The Tule River Reservation was established in 1873 by a US Executive Order in the foothills of the Sierra Nevada. The reservation is the site of Painted Rock, an ancient petroglyph site. Located south of Fresno and north of Bakersfield, it occupies 55356 acre. 566 tribal members live on the reservation. Accessible only by one winding 15 mile up into the mountains, the nearest town is East Porterville and/or Springville.
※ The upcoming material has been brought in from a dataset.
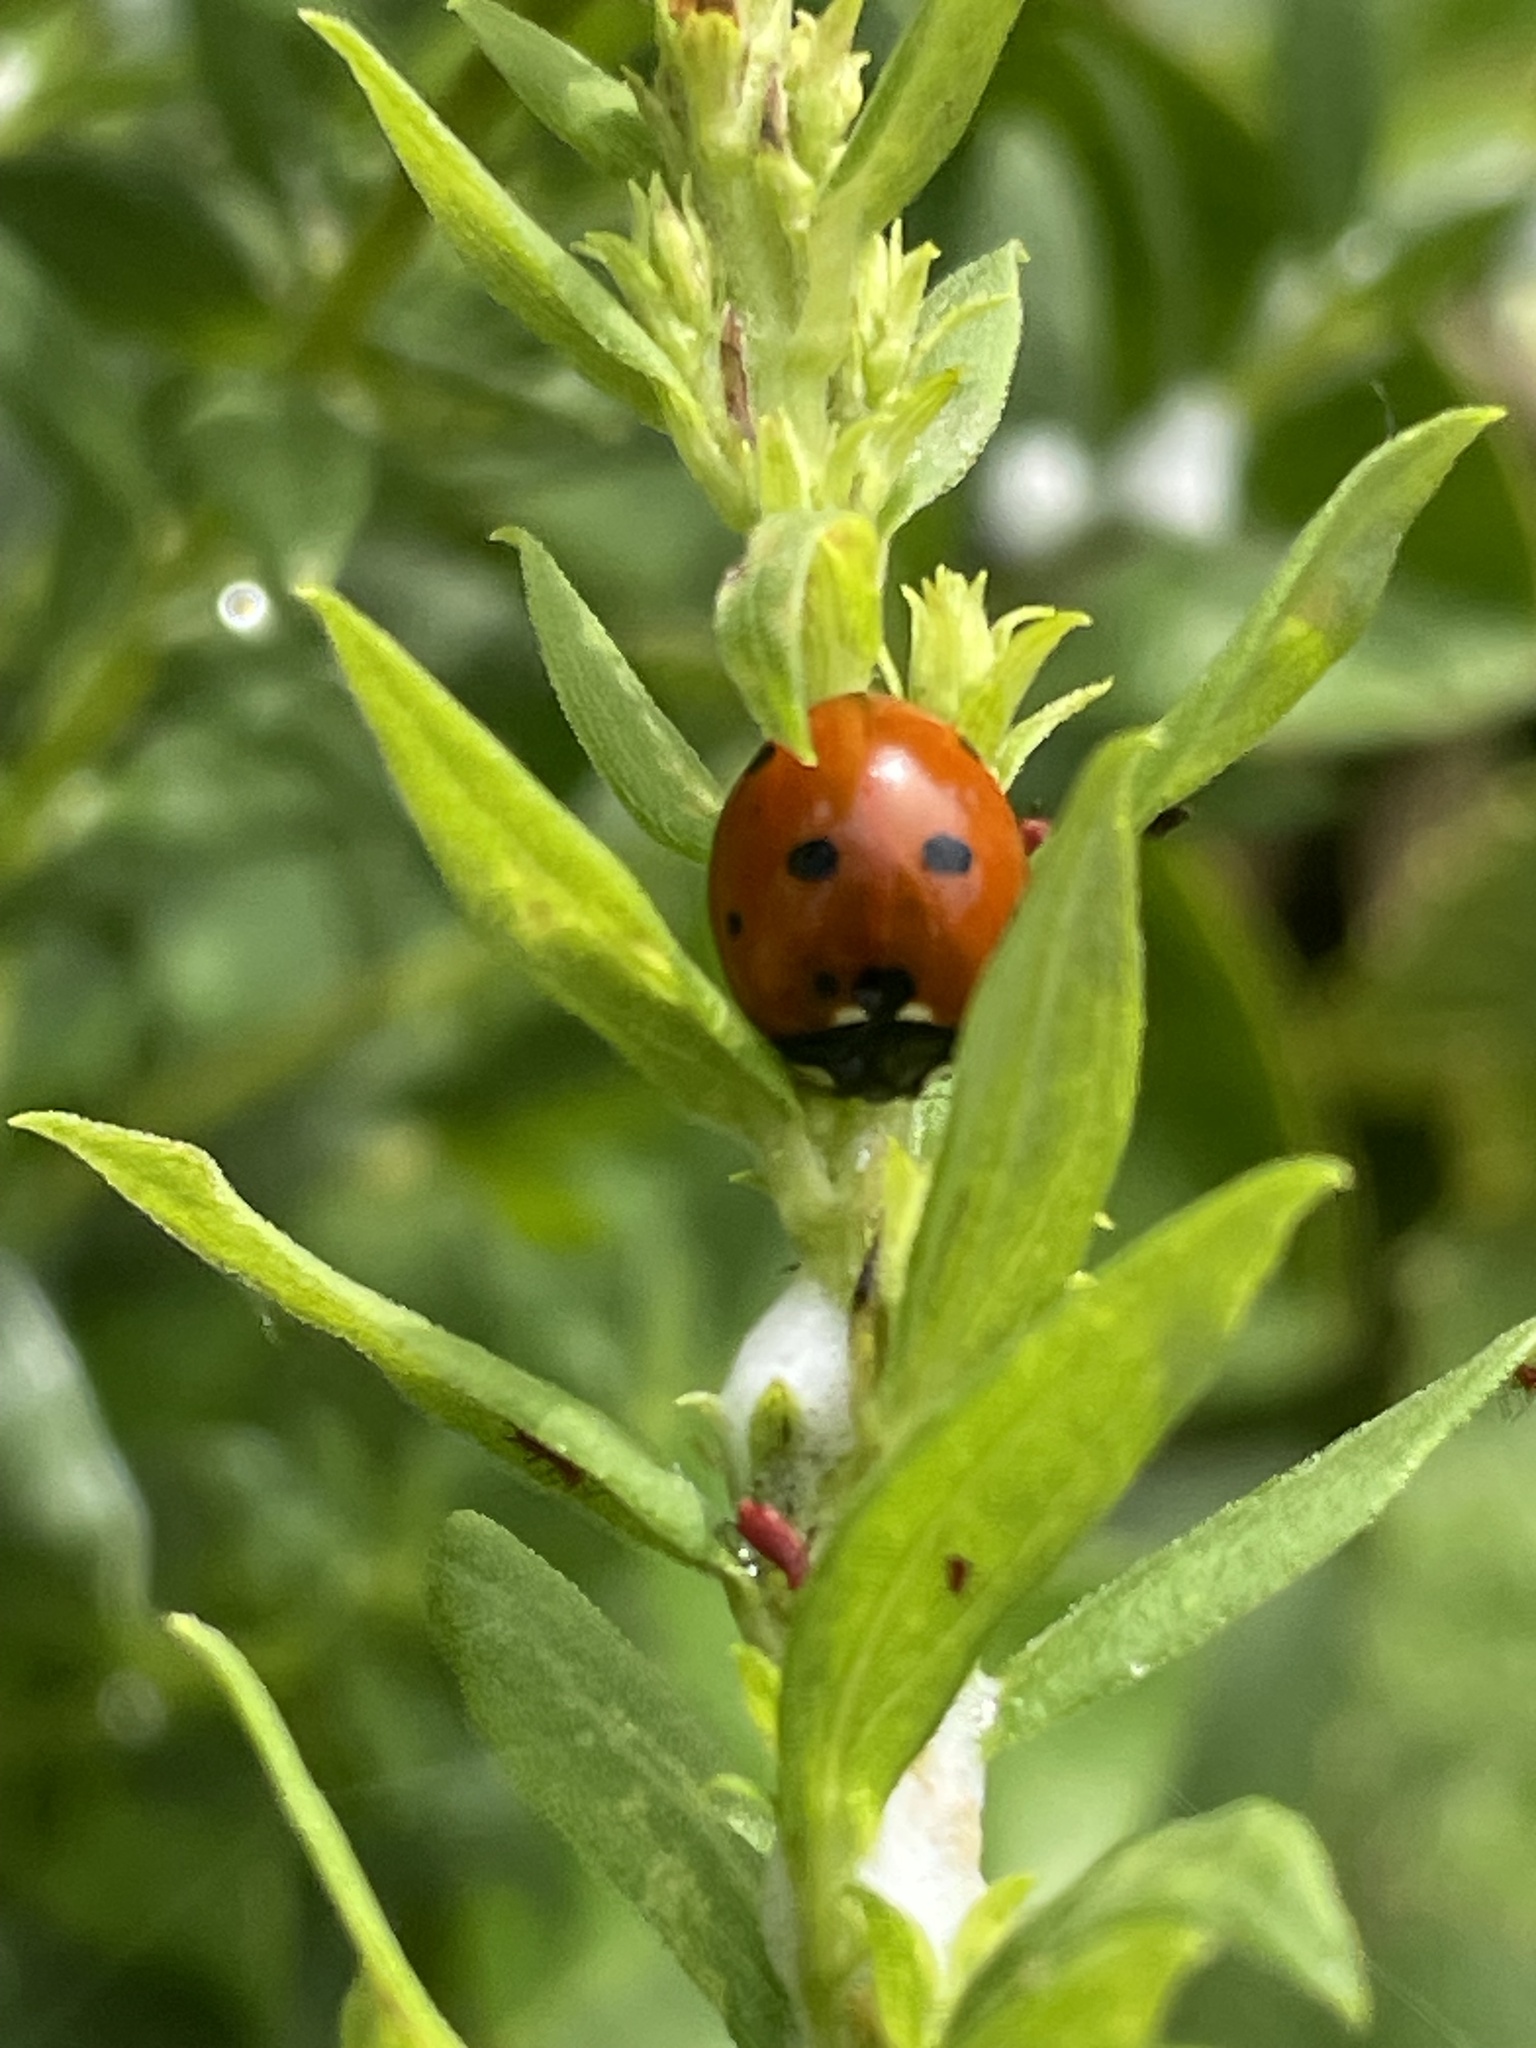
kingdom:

Due to the failure of wells in August 2022, families on the reservation had to use bottled water for drinking, cooking, and bathing.

==Programs==
The tribe operates many programs to serve its members including a health clinic, a child care center, an adult and vocational education center, a college scholarship program, a housing authority, and a chemical dependency treatment center.

=== Healthcare ===

The Tule River Indian Health Center is a 501 (c) (3) non-profit organization founded in 1973 and dedicated to meeting the healthcare and health education needs of the Native American communities in Tulare County.
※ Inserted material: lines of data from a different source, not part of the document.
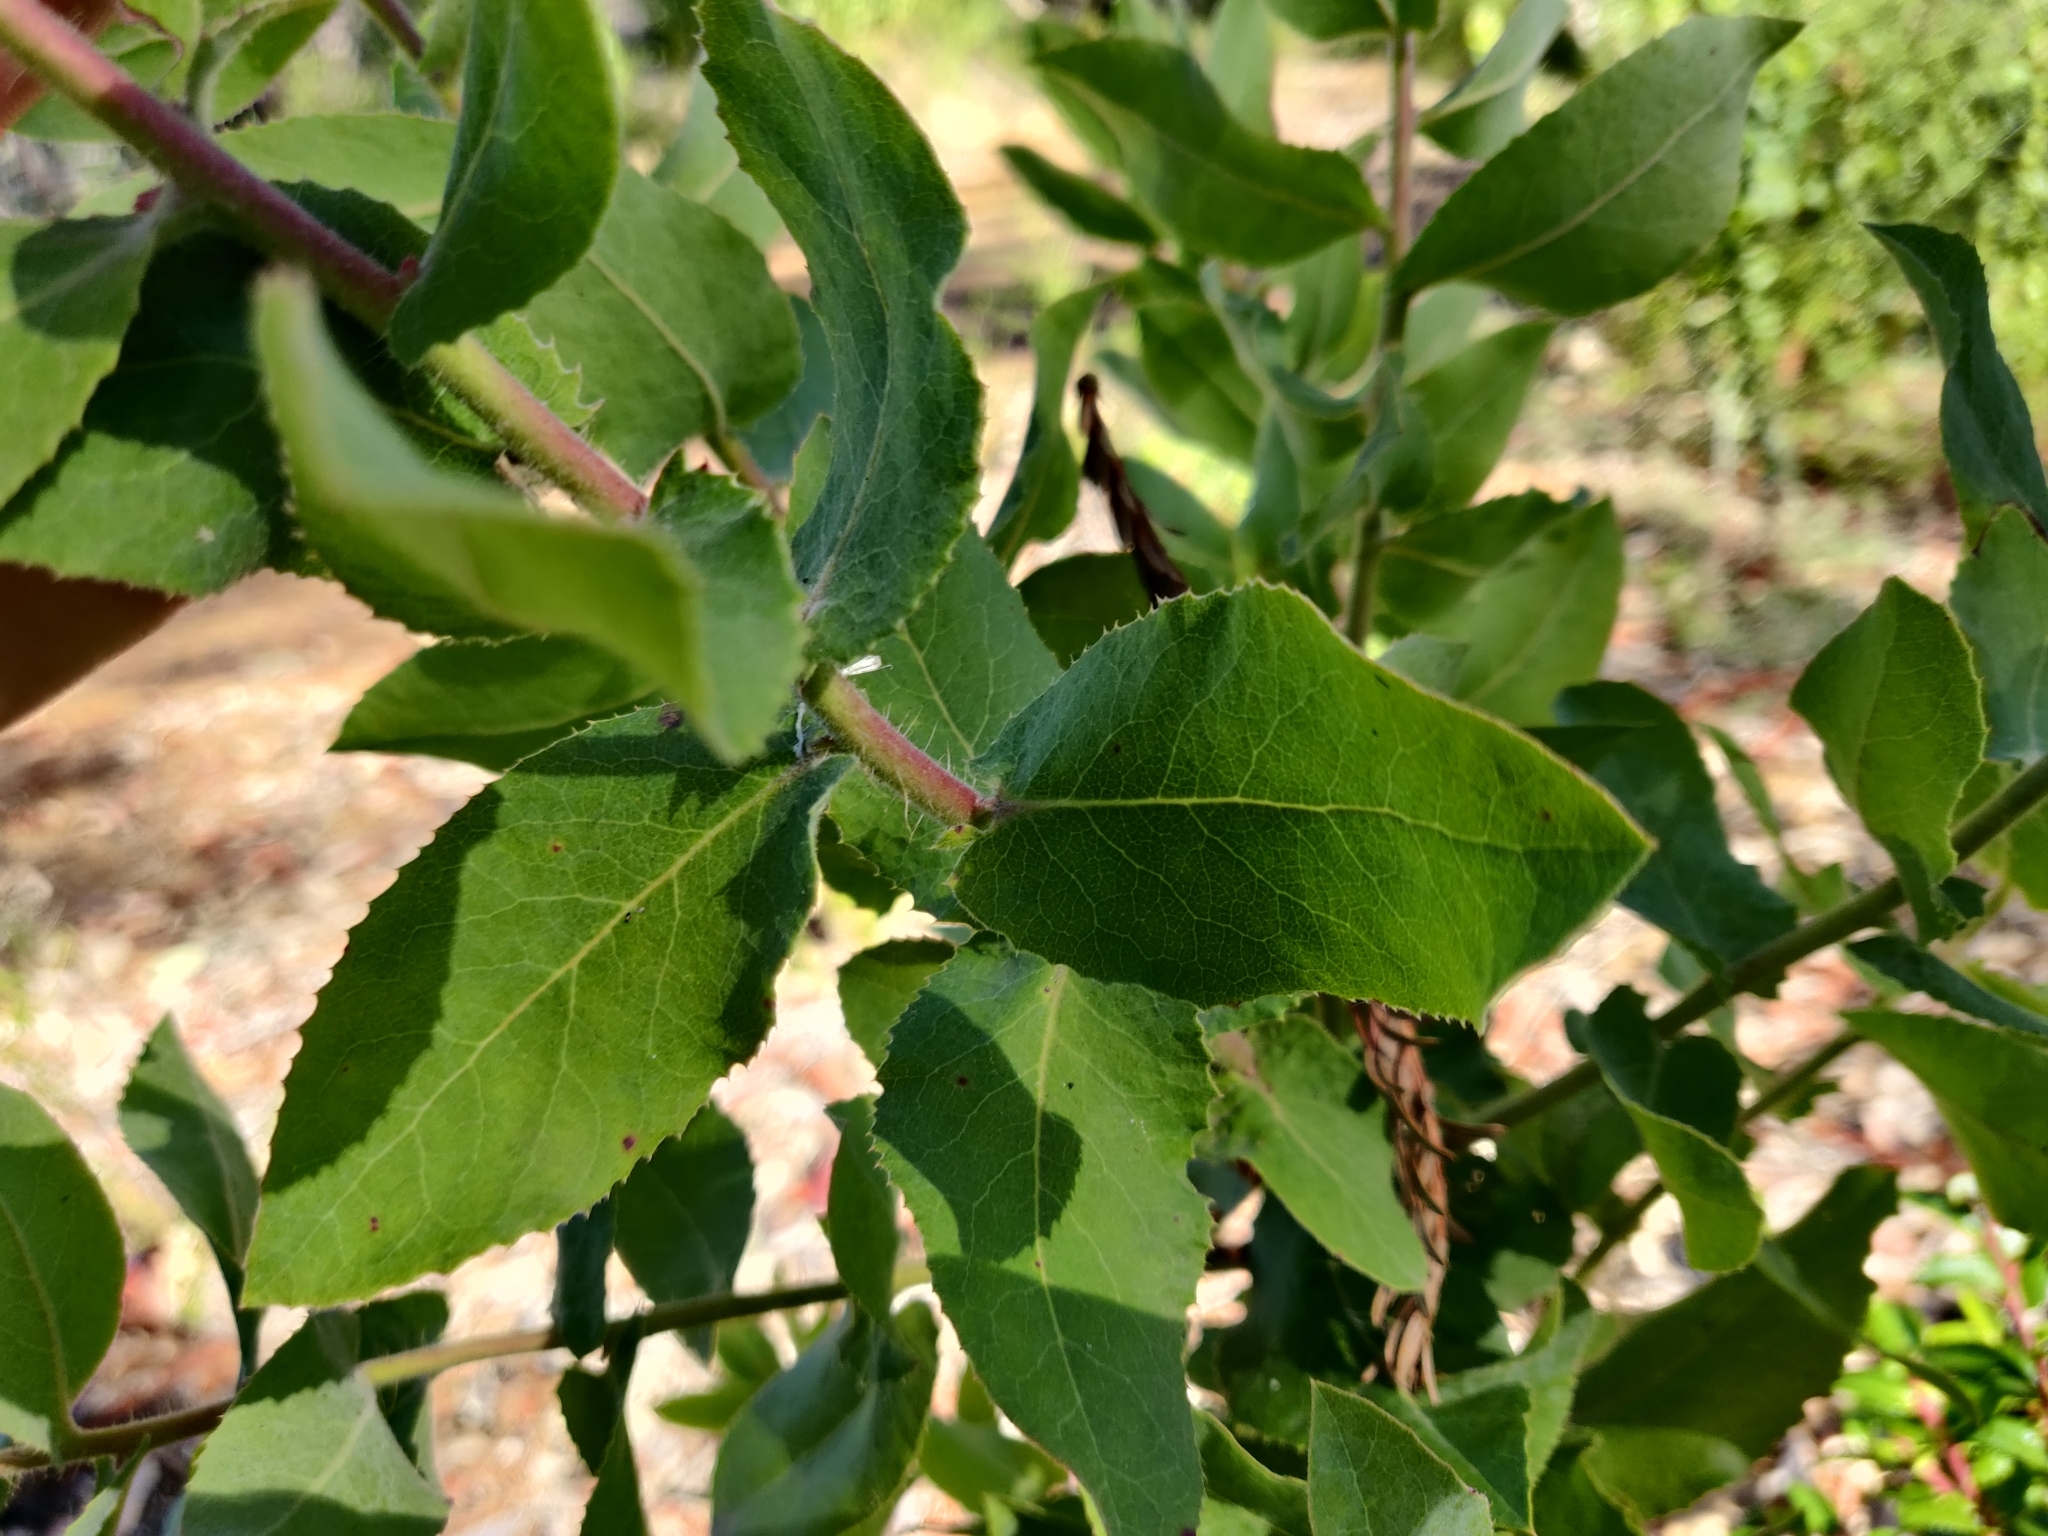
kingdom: Plantae
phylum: Tracheophyta
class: Magnoliopsida
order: Ericales
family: Ericaceae
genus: Arctostaphylos
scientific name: Arctostaphylos andersonii
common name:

Tule River Indian Health Center is governed by a Health Advisory Board composed of local tribal members from the Tule River Indian Reservation.

=== Ecology ===
The Forest Service signed a co-stewardship agreement in 2022 with the tribe for incorporation of tribal practices into management of the Sequoia National Forest. As of 2025, they have committed to restoring the environment of their expanded reservation lands. In partnership with the California Department of Fish and Wildlife, they have released beaver and tule elk.

==Economy==

===Eagle Mountain Casino===

On April 6, 2021, Tule River Tribe broke ground on the new property for Eagle Mountain Casino, to be moved from the reservation to Porterville. It opened in fall 2023.

===Eagle Feather Trading Post===
Eagle Feather Trading Post is one of the largest convenience stores in Tulare County, located on Hwy 190 just above Lake Success.

==Culture==
Many of the stories told by the elders of the Tule River Indian reservation have been handed down from generation to generation. Almost all of these stories reflect the ways and life of the Tule River Tribes. All of the stories carry a strong message to the youth and adults in the region. Significant historical facts on these stories come from Painted Rock, a remarkable set of pictographs along the South Fork Tule River, at 1608 ft on the Tule Indian Reservation.

- Painted Rock
- Coyote and the Moon
- Coyote and the Sun
- Big Foot, The Hairy Man
- Soda Springs

==Education==
The reservation is mostly served by the Porterville Unified School District with a small portion of it served by the Springville Union Elementary School District.